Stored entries
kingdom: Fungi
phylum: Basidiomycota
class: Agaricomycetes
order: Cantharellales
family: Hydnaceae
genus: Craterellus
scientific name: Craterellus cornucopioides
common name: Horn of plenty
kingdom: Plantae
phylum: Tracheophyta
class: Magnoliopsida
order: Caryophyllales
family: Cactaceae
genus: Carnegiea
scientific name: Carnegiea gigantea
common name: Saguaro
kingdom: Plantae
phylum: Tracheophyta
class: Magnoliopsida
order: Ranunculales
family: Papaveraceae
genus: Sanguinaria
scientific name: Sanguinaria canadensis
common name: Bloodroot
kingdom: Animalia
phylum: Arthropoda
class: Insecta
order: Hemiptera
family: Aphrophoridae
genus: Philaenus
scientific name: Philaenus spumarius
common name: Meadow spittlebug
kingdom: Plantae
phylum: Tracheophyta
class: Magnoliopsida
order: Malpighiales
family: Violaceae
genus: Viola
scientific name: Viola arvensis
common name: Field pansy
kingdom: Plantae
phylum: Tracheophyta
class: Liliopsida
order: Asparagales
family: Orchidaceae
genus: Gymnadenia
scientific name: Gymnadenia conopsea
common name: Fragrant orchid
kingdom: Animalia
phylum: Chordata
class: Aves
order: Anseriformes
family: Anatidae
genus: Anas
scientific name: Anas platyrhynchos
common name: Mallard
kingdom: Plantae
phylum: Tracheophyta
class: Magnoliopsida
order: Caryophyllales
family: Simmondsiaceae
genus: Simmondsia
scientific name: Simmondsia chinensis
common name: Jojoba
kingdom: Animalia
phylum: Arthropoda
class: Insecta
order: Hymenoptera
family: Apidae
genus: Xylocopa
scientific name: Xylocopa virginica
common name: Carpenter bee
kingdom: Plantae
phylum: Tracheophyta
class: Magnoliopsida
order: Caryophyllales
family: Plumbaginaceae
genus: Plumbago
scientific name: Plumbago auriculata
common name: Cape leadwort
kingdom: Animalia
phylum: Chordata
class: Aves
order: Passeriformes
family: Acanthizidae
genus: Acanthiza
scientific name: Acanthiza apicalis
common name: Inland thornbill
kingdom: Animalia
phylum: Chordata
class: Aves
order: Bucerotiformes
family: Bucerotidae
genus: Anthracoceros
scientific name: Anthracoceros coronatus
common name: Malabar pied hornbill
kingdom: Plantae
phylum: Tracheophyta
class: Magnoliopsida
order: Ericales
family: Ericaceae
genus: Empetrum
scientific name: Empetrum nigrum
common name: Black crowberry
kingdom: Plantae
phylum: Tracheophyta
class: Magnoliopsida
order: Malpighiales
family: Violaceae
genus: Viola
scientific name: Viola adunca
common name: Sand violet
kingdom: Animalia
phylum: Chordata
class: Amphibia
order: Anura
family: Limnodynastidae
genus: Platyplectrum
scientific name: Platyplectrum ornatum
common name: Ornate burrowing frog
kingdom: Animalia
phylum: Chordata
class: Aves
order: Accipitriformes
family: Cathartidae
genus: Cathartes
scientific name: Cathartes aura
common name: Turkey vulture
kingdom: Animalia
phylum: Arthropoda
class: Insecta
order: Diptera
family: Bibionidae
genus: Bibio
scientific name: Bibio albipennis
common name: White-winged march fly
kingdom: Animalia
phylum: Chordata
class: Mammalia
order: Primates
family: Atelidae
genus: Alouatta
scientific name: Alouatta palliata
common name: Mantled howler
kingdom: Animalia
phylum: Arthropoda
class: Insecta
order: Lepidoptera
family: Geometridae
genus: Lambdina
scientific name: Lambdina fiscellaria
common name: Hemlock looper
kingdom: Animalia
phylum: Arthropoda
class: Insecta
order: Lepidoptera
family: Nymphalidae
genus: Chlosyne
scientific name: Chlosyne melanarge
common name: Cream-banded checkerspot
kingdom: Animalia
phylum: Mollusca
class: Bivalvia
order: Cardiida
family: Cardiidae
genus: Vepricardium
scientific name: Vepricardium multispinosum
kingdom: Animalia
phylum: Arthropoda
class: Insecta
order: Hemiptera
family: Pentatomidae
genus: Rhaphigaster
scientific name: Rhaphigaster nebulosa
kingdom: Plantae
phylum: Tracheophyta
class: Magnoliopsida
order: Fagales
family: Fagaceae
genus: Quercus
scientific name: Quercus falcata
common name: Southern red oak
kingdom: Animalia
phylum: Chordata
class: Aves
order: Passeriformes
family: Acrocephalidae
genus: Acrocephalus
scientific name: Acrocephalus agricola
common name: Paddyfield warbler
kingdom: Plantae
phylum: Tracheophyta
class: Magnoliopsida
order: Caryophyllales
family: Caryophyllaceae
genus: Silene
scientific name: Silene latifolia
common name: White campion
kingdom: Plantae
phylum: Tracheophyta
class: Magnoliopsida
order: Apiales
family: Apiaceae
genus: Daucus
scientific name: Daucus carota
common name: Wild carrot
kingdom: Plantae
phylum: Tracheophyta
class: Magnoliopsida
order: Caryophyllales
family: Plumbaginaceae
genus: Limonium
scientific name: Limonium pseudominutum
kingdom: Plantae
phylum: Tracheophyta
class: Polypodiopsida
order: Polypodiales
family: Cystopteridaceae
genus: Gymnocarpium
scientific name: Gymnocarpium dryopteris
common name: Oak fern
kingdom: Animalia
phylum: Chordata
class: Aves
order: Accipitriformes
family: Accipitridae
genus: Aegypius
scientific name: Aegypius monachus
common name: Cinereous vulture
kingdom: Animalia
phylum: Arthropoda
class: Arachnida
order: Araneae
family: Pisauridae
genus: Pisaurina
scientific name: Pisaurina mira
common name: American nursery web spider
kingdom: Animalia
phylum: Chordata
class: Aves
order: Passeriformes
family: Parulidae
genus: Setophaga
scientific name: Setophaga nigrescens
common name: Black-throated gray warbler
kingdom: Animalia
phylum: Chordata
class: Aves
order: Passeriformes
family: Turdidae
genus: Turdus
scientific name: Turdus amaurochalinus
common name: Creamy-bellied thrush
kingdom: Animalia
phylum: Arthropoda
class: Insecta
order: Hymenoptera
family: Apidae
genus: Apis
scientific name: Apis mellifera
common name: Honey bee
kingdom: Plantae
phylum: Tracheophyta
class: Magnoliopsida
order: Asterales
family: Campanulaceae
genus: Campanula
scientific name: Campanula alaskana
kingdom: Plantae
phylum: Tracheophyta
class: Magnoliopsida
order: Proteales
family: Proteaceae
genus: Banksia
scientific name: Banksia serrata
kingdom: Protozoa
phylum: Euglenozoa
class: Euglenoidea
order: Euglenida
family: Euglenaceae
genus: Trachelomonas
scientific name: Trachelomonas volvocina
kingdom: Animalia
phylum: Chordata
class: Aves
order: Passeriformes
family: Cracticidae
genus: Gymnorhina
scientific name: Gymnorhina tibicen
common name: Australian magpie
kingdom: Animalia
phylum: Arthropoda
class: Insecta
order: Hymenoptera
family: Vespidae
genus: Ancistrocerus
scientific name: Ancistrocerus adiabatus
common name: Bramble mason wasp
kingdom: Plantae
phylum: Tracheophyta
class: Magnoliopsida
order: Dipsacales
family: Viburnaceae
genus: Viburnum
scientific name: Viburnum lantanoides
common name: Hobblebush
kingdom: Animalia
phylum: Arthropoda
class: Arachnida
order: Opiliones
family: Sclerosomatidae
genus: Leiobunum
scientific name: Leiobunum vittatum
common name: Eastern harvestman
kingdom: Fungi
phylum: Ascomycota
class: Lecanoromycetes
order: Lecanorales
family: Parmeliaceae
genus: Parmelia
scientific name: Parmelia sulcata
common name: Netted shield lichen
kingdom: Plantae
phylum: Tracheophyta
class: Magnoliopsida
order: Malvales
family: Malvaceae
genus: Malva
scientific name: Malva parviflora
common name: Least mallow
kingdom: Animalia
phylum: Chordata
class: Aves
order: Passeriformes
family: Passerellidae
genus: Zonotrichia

Prompt ▸ Arrange the lines of the entries, starting with the line containing "class: Polypodiopsida" and ending with the line containing "genus: Turdus", as a JSON list of strings. Use one string per line, include both end lines, and omit any blank lines.

Result of the exercise ▸
[
  "class: Polypodiopsida",
  "order: Polypodiales",
  "family: Cystopteridaceae",
  "genus: Gymnocarpium",
  "scientific name: Gymnocarpium dryopteris",
  "common name: Oak fern",
  "kingdom: Animalia",
  "phylum: Chordata",
  "class: Aves",
  "order: Accipitriformes",
  "family: Accipitridae",
  "genus: Aegypius",
  "scientific name: Aegypius monachus",
  "common name: Cinereous vulture",
  "kingdom: Animalia",
  "phylum: Arthropoda",
  "class: Arachnida",
  "order: Araneae",
  "family: Pisauridae",
  "genus: Pisaurina",
  "scientific name: Pisaurina mira",
  "common name: American nursery web spider",
  "kingdom: Animalia",
  "phylum: Chordata",
  "class: Aves",
  "order: Passeriformes",
  "family: Parulidae",
  "genus: Setophaga",
  "scientific name: Setophaga nigrescens",
  "common name: Black-throated gray warbler",
  "kingdom: Animalia",
  "phylum: Chordata",
  "class: Aves",
  "order: Passeriformes",
  "family: Turdidae",
  "genus: Turdus"
]